No somos héroes. En algún punto de la infancia tuvimos que renunciar a la omnipotencia y admitir que nuestra madera está atravesada de fisuras. Es bueno descubrir que uno ni es el más amado, ni es el mejor amante, como cantaba Llach. Así se evitan muchos delirios y muchos desencantos.
Sin embargo, en nuestra nostalgia siempre pervivirá la añoranza de una grandeza excepcional, y quizá por eso nos pasamos la vida atribuyéndosela a otros. Verla en un genio o en un deportista nos devuelve la esperanza de que hayan quedado joyas ocultas en nuestra pequeñez. Ansiamos actores que escenifiquen la altura que nos falta. De ahí que nos guste tanto concebir personajes mitológicos, y que aún nos entusiasmemos leyendo las historias de Aquiles frente a Troya, los doce trabajos de Hércules o las hazañas de Sir Perceval en busca del Grial. Hizo falta que viniera Don Quijote a abrirnos los ojos sobre el revoltijo de esplendor absurdo y mísera realidad que caracteriza la naturaleza humana.
Pero el hambre de heroísmo pervive en nuestro imaginario. Los relatos siguen avivando esa galería egregia de seres excepcionales que añoramos. Ayer vi la película Los intocables de Eliot Ness. Al acabarla, uno tiene la impresión de haber asistido a la gesta de una tropa de héroes griegos, al estilo de los argonautas. Ness se nos presenta como el luchador intachable, entregado a sus principios contra viento y marea, que hace triunfar al bien enfrentándose, inmune a los riesgos, al monstruo Al Capone, imponiendo finalmente la justicia.
La película nos deja el buen resabio de los relatos épicos, vivos aún en los sueños de nuestra sociedad pragmática. Sin embargo, si nos informamos un poco, el principio de realidad echa un jarro de agua fría sobre esa grata idealización, devolviéndonos a las fronteras de lo humano.

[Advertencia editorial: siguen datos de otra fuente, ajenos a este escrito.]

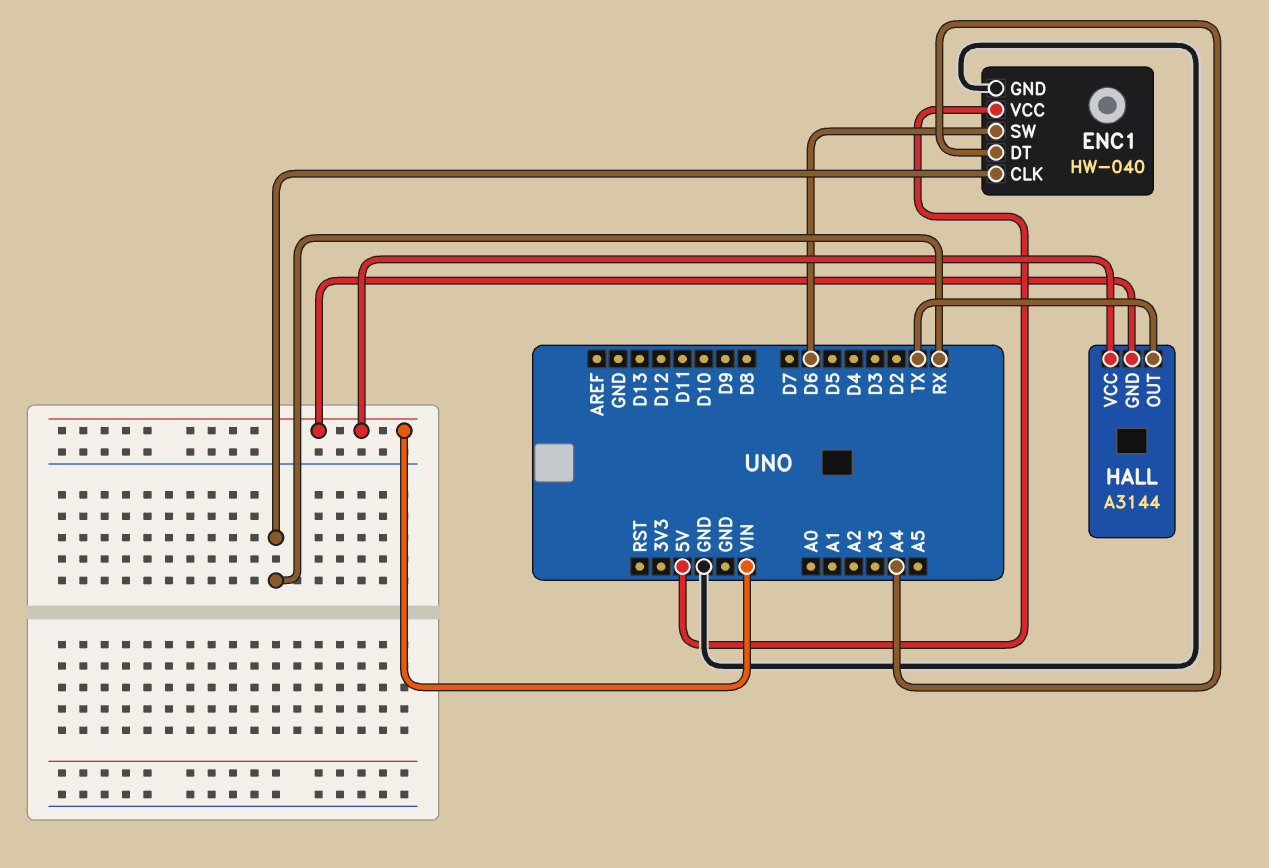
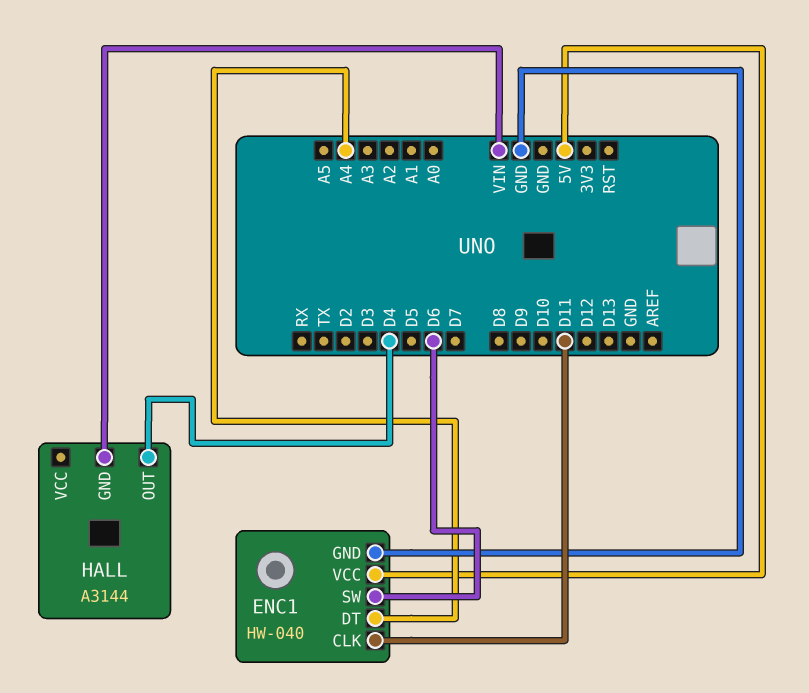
ENC1 pin CLK: RX -> D11
HALL pin OUT: TX -> D4
HALL pin VCC: VIN -> none

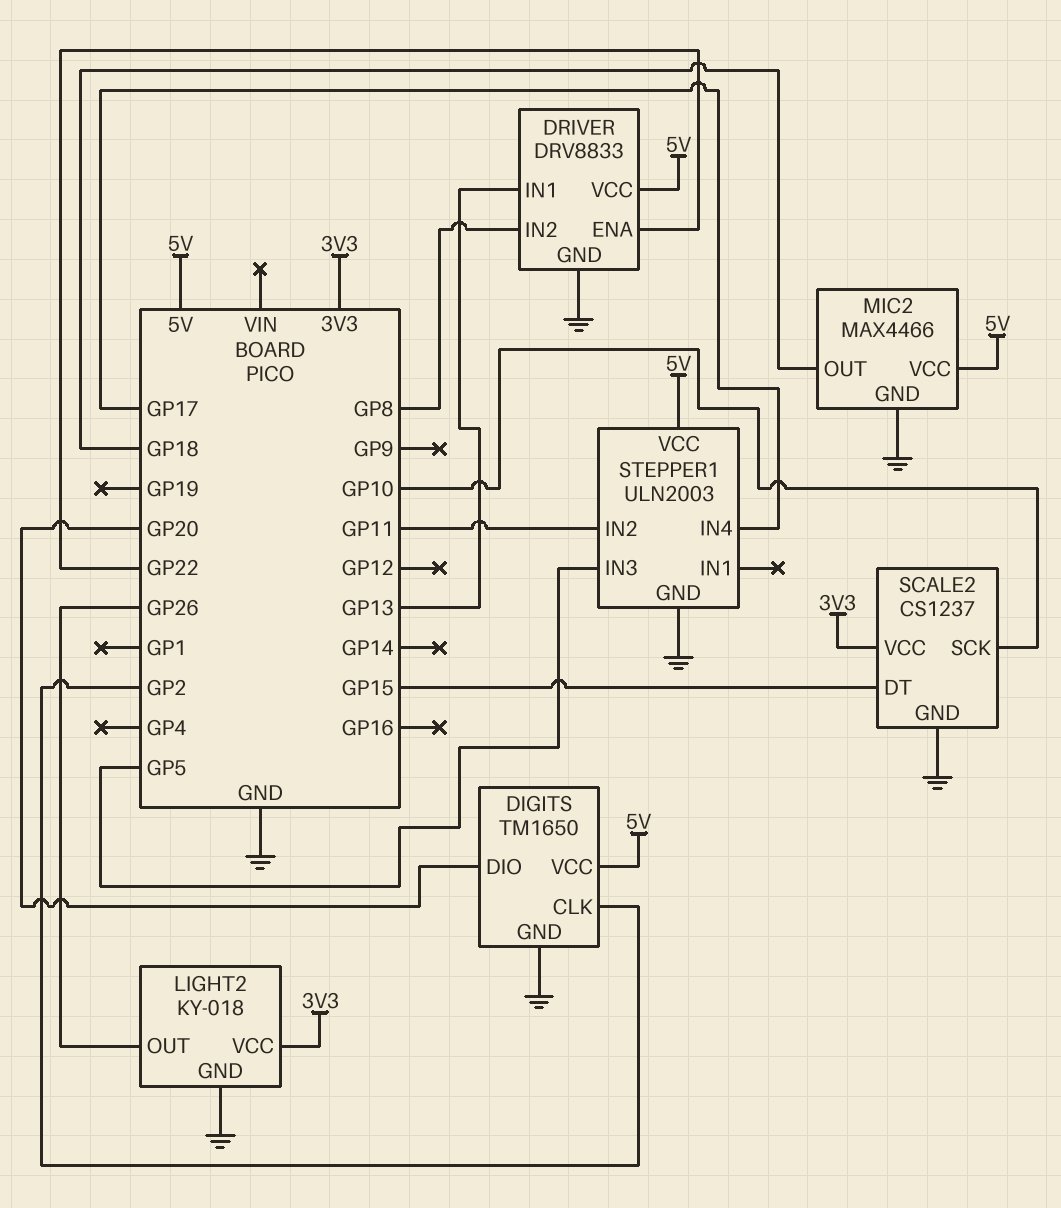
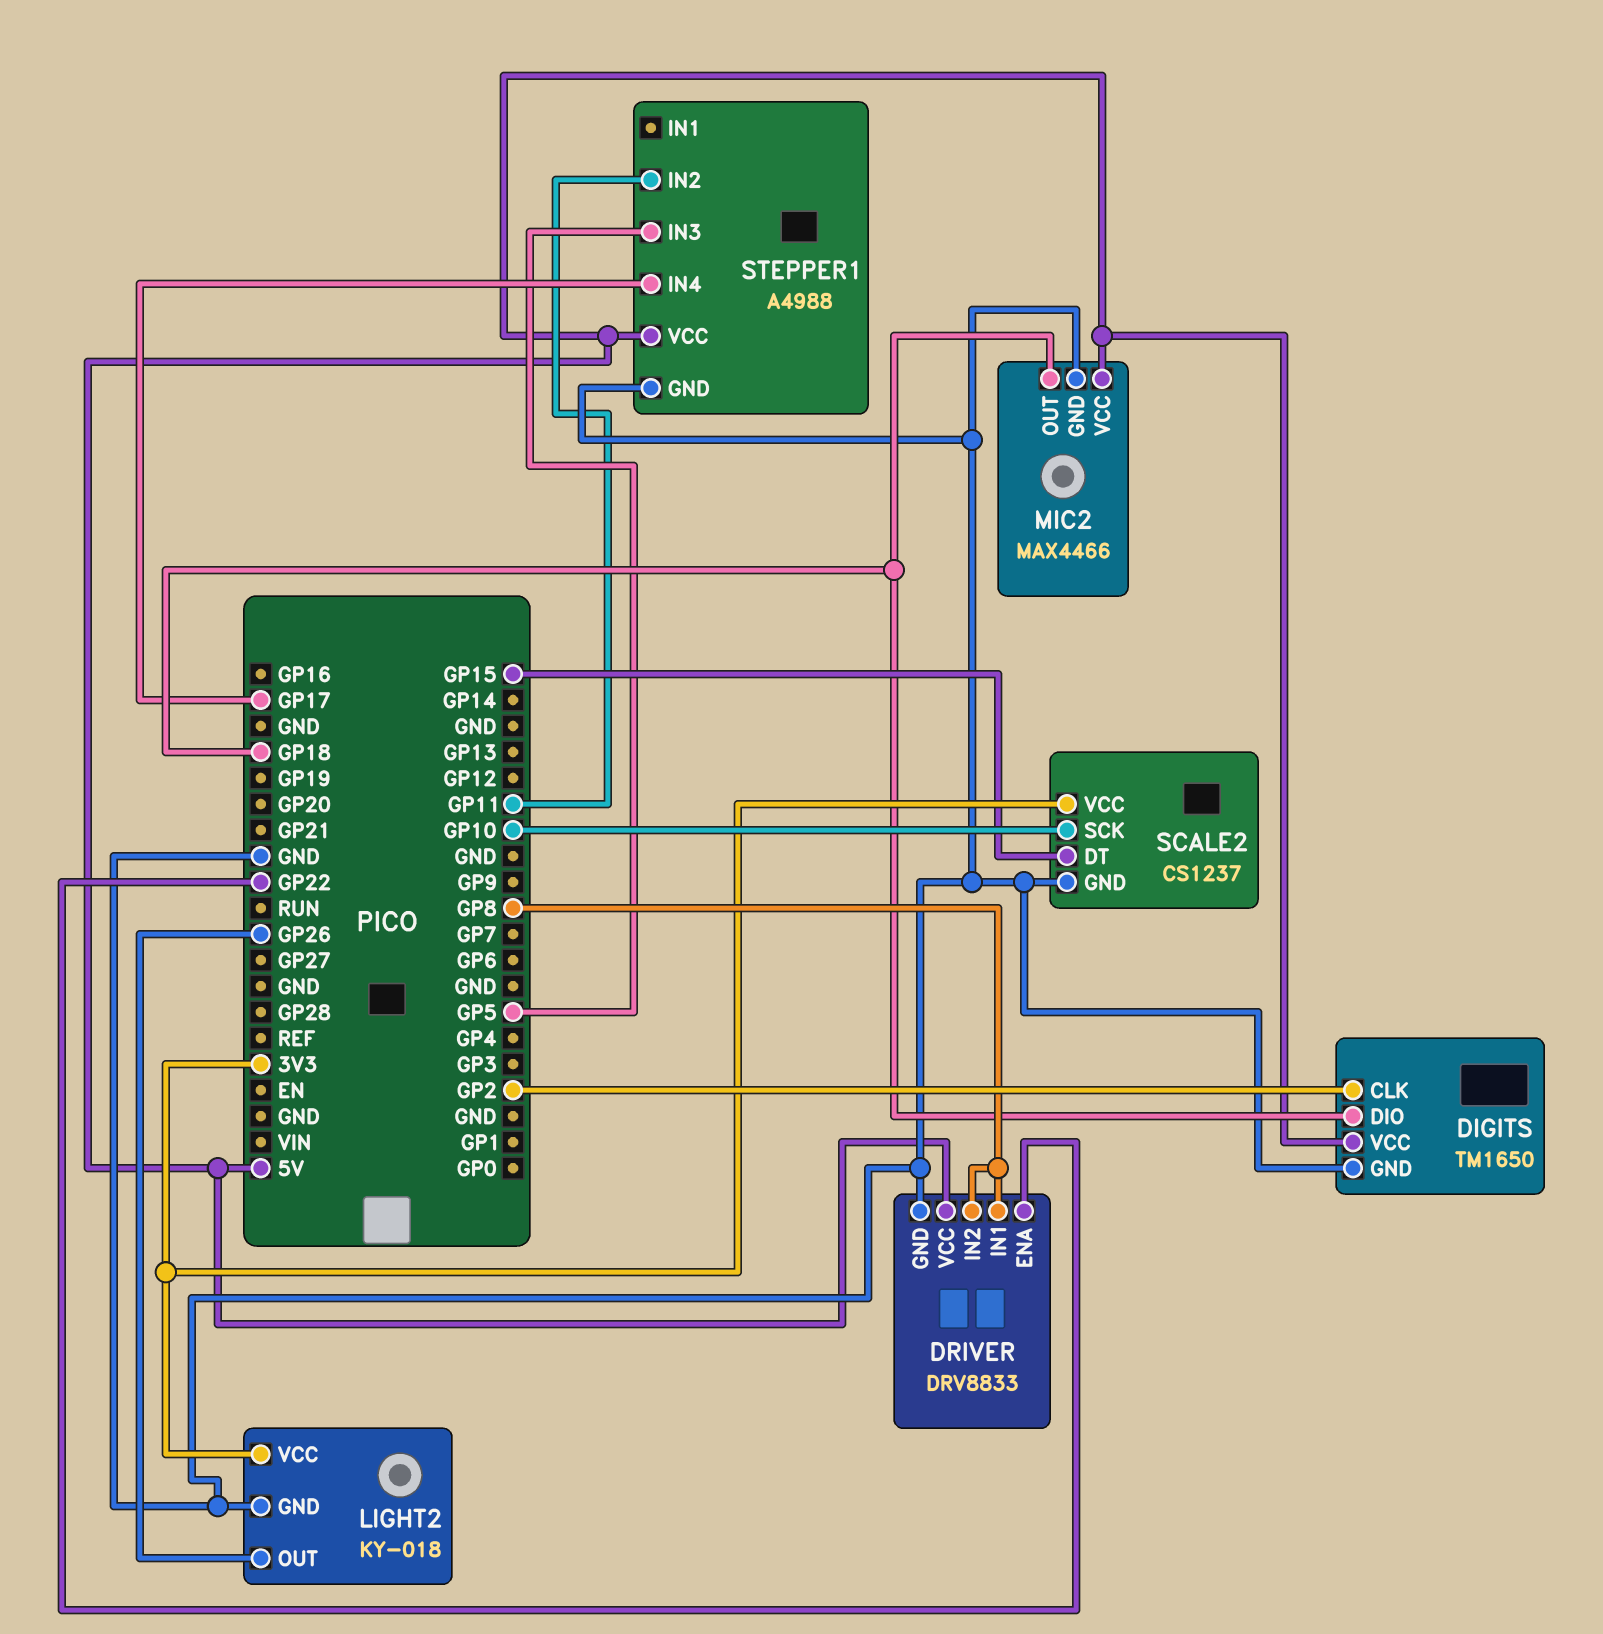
DIGITS pin DIO: GP20 -> GP18
DRIVER pin IN1: GP13 -> GP8
STEPPER1: ULN2003 -> A4988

Tal vez Eliot Ness fuese un funcionario responsable y valiente, y no se puede quitar valor al trabajo que él y sus “Intocables” (apelativo grandilocuente donde los haya, promovido por el propio Ness) hicieron a favor de una sociedad libre de las tiranías del crimen. Como Ulises, demostró ser perseverante e ingenioso, y hubo de tener redaños para enfrentarse a un imperio de la mafia tan poderoso y enraizado en la sociedad de Chicago como el de la banda de Al Capone. Pero no dejaba de ser humano, demasiado humano, y entre sus motivaciones es probable que no faltaran la ambición y el oportunismo. No se lo vamos a reprochar: la deuda de la sociedad con él sigue siendo la misma. Pero vale la pena deconstruir, como dirían los posmodernos, los excesos idealistas de su relato.
El trabajo de Ness, su planificación y la información en que se basó fueron apuntalados por muchos otros agentes que trabajaron en la sombra. Los Intocables se dedicaron a organizar redadas contra las cervecerías y destilerías que alguien les indicaba. A pesar de las amenazas, lograron desmantelar muchas de ellas, escabulléndose prodigiosamente de los intentos de matarlos por parte de los gánsteres. Se reunieron pruebas suficientes sobre la evasión de impuestos y la venta de alcohol para procesar a Capone, que acabó en la cárcel. Culminada la hazaña, Ness se fue con la música a otra parte.
Desde entonces, las cosas no fueron bien. Fracasó en misiones importantes, dimitió tras un accidente de coche bajo el efecto del mismo alcohol que confiscara. Trabajó en una empresa de seguridad y fue despedido a los tres años. Presentó su candidatura a la alcaldía de Cleveland y no lo eligieron. Murió de un infarto a los 54 años. La literatura y el cine forjaron su mito: tal vez solo haya héroes en la vacilante memoria.